I recently had a debate with on the open-docuemnt mailing list about the handling of whitespace. Dave Pawson blogged a few things about our exchange on which I would like to comment. Maybe I can also write down a few more useful bits about WS handling in ODF. Dave writes:
The proposition seems to be (for ODF 1.1) that applications (XML applications ala xml 1.1 definitions) can screw with an authors whitespace to their hearts content. If it's at the start of an element, dispose of it. If it's mid element replace it with markup. To me it seems weird. To implementors (IBM Sun and so on) it apparently seems the thing to do... the only rationale I've heard is that it makes XML presenation easier.
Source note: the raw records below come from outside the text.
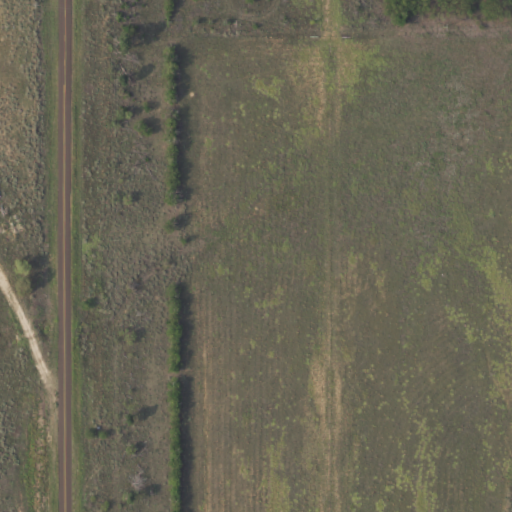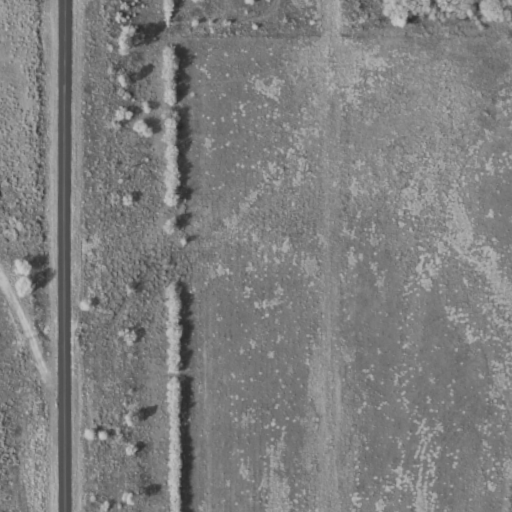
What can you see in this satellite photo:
road: (64, 256)
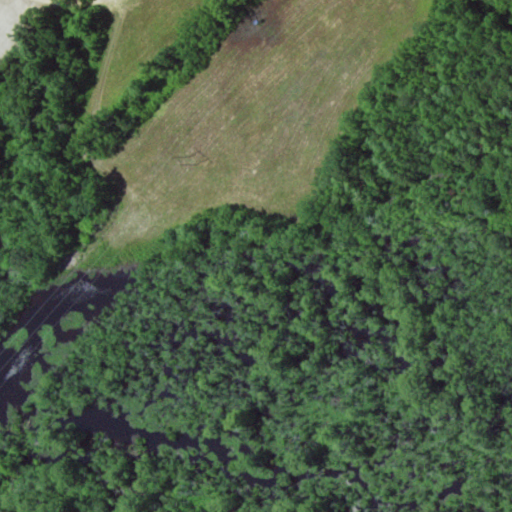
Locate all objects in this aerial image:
road: (75, 3)
power tower: (189, 160)
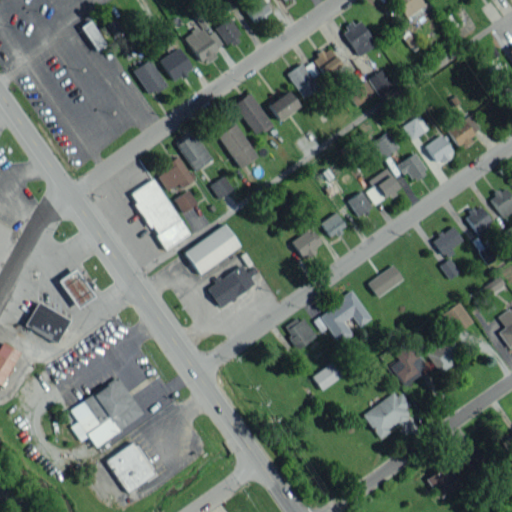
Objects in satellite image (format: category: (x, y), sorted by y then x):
building: (282, 0)
building: (408, 5)
building: (253, 8)
building: (226, 31)
building: (91, 35)
building: (356, 36)
road: (52, 39)
building: (201, 43)
building: (509, 50)
building: (324, 60)
building: (173, 63)
building: (147, 76)
building: (303, 77)
building: (501, 82)
building: (379, 83)
building: (359, 92)
building: (281, 104)
building: (250, 113)
building: (412, 126)
building: (461, 129)
road: (156, 138)
road: (1, 141)
road: (321, 143)
building: (382, 143)
building: (235, 144)
building: (436, 148)
building: (191, 149)
building: (410, 166)
building: (172, 173)
building: (511, 180)
building: (379, 185)
building: (219, 186)
road: (7, 192)
building: (183, 200)
building: (501, 201)
building: (356, 202)
building: (157, 213)
building: (476, 219)
building: (330, 223)
building: (446, 240)
building: (304, 242)
building: (209, 248)
road: (68, 250)
road: (354, 259)
building: (447, 267)
building: (382, 280)
building: (490, 284)
building: (228, 285)
building: (73, 287)
road: (147, 301)
building: (339, 316)
building: (454, 316)
road: (80, 317)
building: (44, 321)
building: (505, 325)
building: (297, 331)
building: (441, 354)
building: (6, 358)
building: (407, 362)
road: (135, 373)
building: (324, 374)
building: (102, 411)
building: (385, 412)
road: (419, 445)
building: (506, 445)
building: (470, 455)
building: (127, 465)
building: (439, 480)
road: (226, 487)
road: (10, 500)
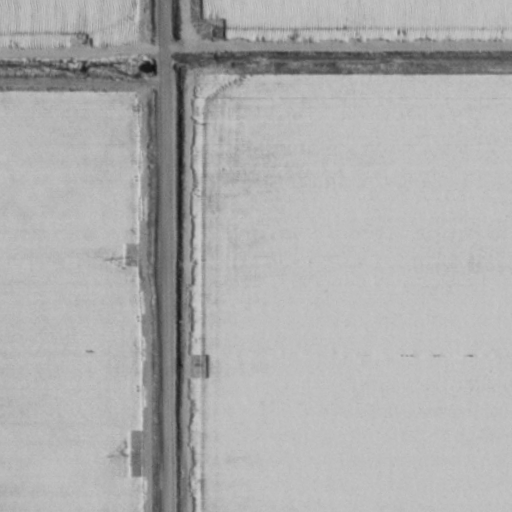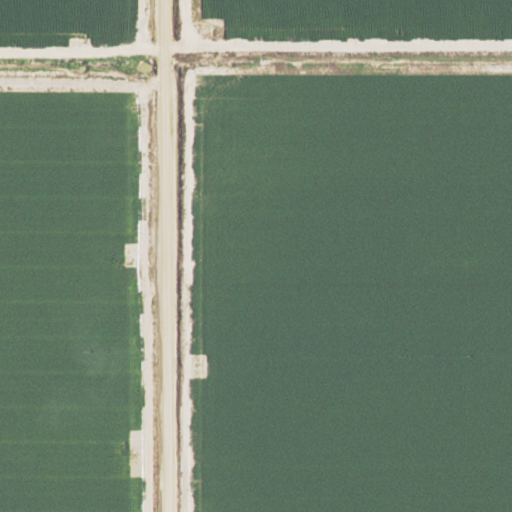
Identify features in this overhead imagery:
road: (336, 48)
road: (161, 255)
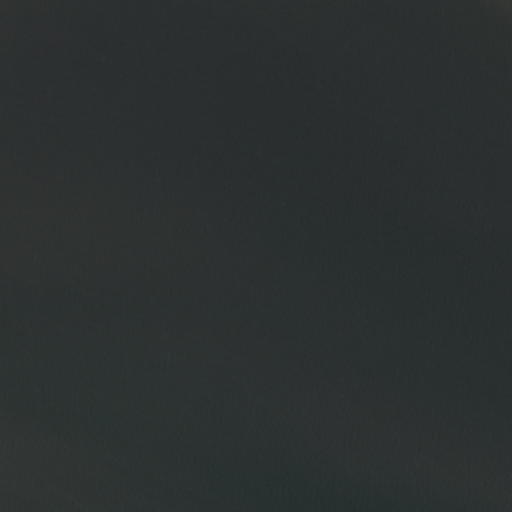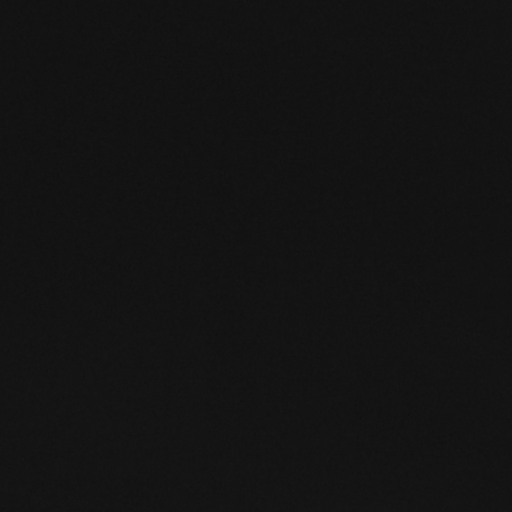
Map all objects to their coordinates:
river: (66, 414)
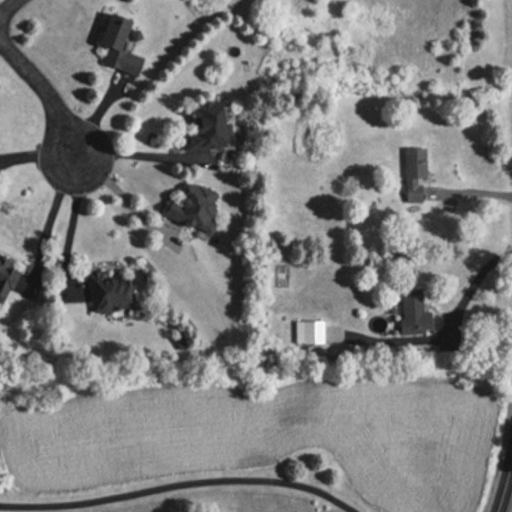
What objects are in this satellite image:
road: (7, 6)
building: (113, 46)
building: (113, 46)
road: (47, 94)
road: (93, 118)
building: (199, 126)
building: (200, 126)
road: (141, 156)
road: (37, 157)
building: (411, 175)
road: (124, 200)
building: (187, 207)
building: (191, 207)
road: (47, 221)
road: (71, 222)
building: (5, 282)
road: (472, 287)
building: (103, 292)
building: (105, 292)
building: (409, 311)
crop: (246, 440)
road: (510, 470)
road: (505, 483)
road: (178, 485)
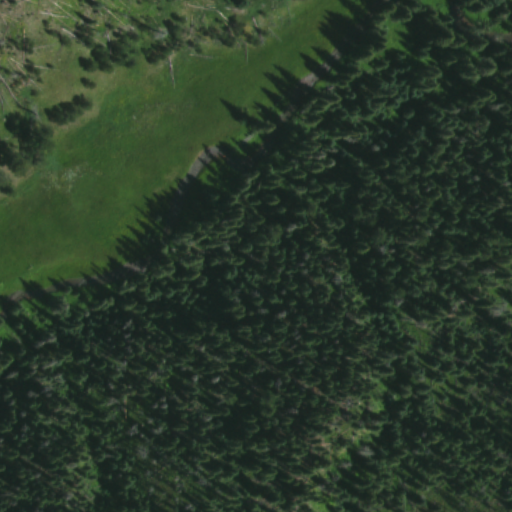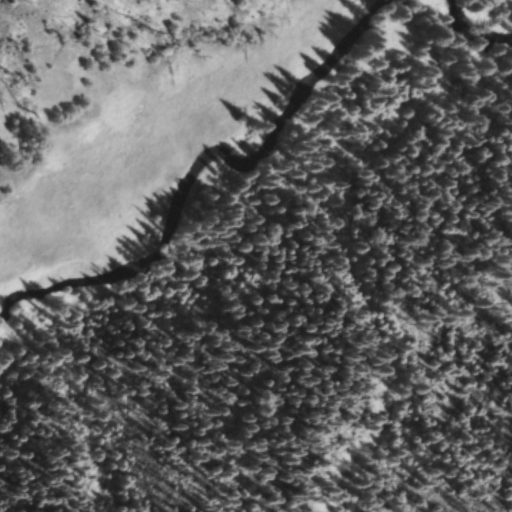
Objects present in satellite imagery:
river: (256, 159)
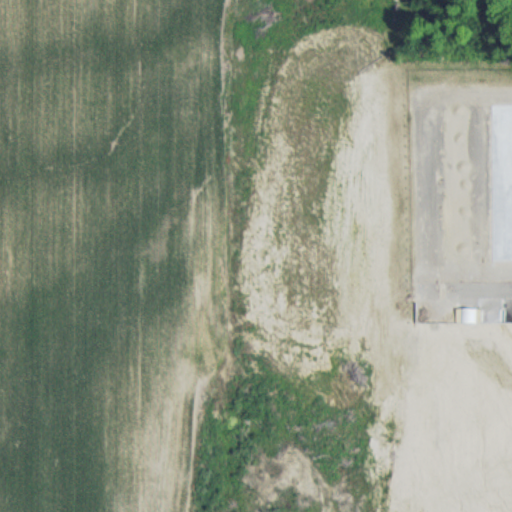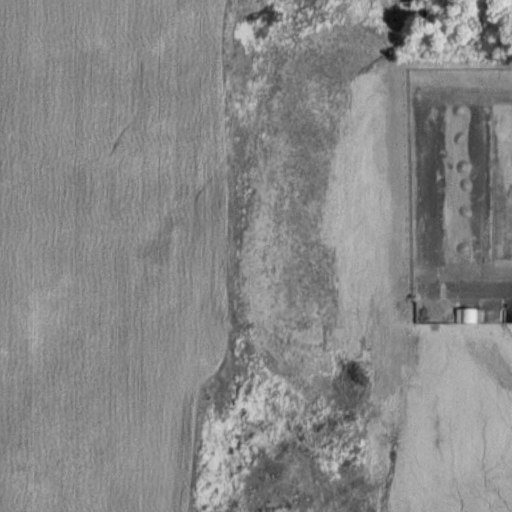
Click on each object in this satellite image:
crop: (101, 244)
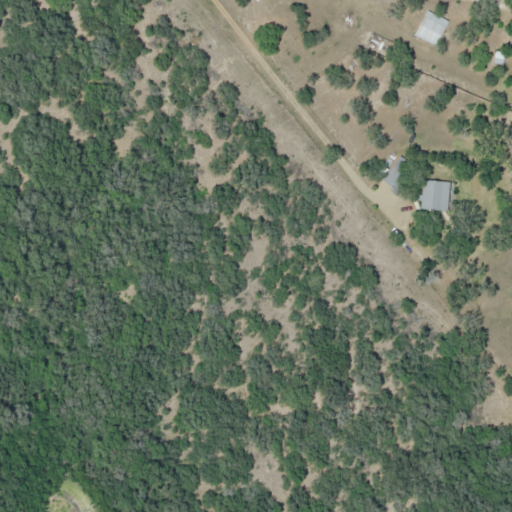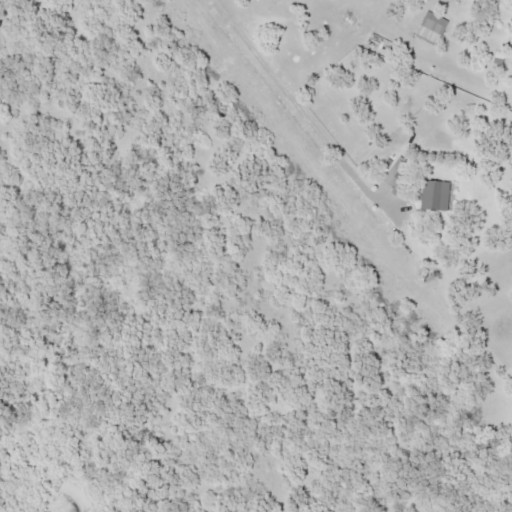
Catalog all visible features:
building: (429, 27)
road: (318, 121)
building: (432, 194)
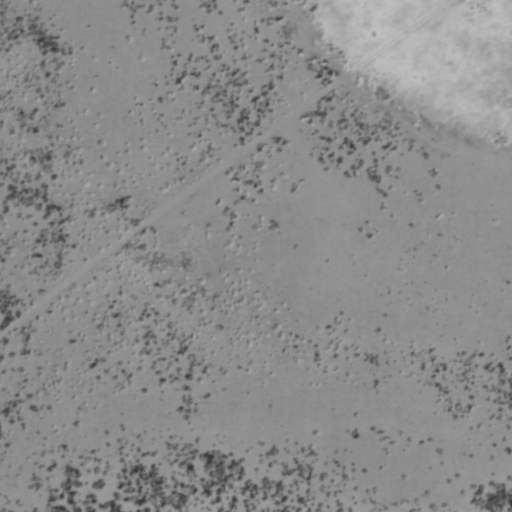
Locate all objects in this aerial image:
road: (225, 168)
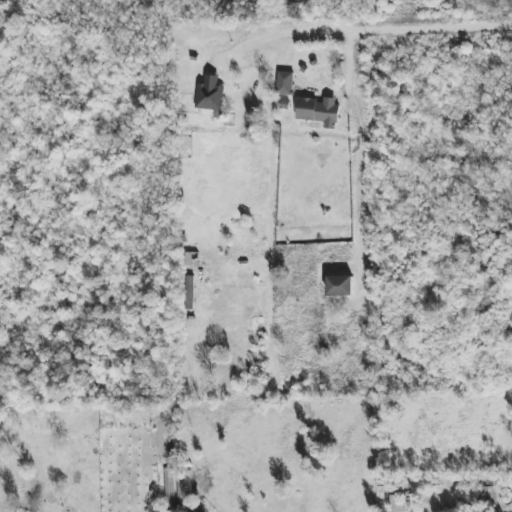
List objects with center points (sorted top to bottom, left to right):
road: (382, 31)
building: (285, 83)
building: (210, 94)
building: (319, 111)
building: (191, 259)
building: (340, 285)
building: (188, 292)
road: (256, 400)
building: (488, 499)
building: (397, 505)
building: (163, 511)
Now, this is unforunatly not entirly true. An ODF application should by no means screw around with an authors white space. White space in an ODF document just isn't always represented by literal whitespace in the XML representation of the ODF document.
It is useful to think of literal whitespace in the XML as being a word delimiter in ODF text content (e.g. in a paragraph). A sequence of blanks is represented by markup such as <text:s text:c="10"/>, which would represent 10 blanks in the actual document. This is described in the ODF specification (p. 35, p. 85).
The rationale behind this is, that the literal whitespace in the physical XML representation of the ODF document can be used to format (pretty-print) the markup, without changing the actual ODF document represented by the markup. Something which personally I find very practical. An ODF implementation is in no way encuraged to "screw around" with spaces represented in that way.